## TASK TO CARRY OUT:
First find the line with "addebitati. Decreto ingiuntivo" in the entries below, then set down exactly every line through the line with "Caverne du Pont Neuf .", that line included.

>>>>>

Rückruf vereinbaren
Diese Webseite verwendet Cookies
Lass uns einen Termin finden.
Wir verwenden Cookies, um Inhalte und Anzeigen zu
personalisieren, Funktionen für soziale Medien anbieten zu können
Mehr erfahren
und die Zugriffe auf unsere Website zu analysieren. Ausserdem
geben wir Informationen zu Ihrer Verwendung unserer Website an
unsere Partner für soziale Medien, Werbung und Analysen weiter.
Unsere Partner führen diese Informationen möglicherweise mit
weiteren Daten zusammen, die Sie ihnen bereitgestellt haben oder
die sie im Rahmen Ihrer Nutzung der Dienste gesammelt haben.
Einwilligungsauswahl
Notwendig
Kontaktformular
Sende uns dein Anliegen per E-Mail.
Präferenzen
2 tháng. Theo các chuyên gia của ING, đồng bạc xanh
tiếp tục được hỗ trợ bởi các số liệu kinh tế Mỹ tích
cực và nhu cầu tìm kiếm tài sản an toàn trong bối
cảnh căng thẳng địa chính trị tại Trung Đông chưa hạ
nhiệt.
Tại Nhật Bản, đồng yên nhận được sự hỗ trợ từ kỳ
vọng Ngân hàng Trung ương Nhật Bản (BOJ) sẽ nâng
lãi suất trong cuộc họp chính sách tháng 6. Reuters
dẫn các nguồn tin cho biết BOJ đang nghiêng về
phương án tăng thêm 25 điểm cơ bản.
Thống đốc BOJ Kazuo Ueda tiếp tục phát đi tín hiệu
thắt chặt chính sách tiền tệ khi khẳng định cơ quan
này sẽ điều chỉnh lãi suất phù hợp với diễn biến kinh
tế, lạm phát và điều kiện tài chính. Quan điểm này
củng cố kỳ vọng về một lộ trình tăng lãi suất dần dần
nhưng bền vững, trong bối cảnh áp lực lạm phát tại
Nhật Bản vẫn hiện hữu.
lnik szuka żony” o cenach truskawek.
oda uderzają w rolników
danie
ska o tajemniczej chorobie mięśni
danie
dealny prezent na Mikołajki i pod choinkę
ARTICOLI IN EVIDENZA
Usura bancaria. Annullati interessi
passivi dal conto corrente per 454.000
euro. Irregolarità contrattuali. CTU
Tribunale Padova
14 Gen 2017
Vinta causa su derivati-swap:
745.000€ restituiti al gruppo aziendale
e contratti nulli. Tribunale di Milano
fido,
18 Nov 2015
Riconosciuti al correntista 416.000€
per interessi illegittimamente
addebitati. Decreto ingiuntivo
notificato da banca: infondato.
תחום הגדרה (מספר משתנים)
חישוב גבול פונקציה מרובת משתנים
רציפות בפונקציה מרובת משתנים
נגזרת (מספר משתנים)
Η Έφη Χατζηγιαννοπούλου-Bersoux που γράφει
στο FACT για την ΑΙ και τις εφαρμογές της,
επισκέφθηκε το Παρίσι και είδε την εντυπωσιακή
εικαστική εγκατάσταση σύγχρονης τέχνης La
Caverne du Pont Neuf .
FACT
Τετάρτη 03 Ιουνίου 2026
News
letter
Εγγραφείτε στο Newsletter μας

<<<<<

## THE ANSWER:
addebitati. Decreto ingiuntivo
notificato da banca: infondato.
תחום הגדרה (מספר משתנים)
חישוב גבול פונקציה מרובת משתנים
רציפות בפונקציה מרובת משתנים
נגזרת (מספר משתנים)
Η Έφη Χατζηγιαννοπούλου-Bersoux που γράφει
στο FACT για την ΑΙ και τις εφαρμογές της,
επισκέφθηκε το Παρίσι και είδε την εντυπωσιακή
εικαστική εγκατάσταση σύγχρονης τέχνης La
Caverne du Pont Neuf .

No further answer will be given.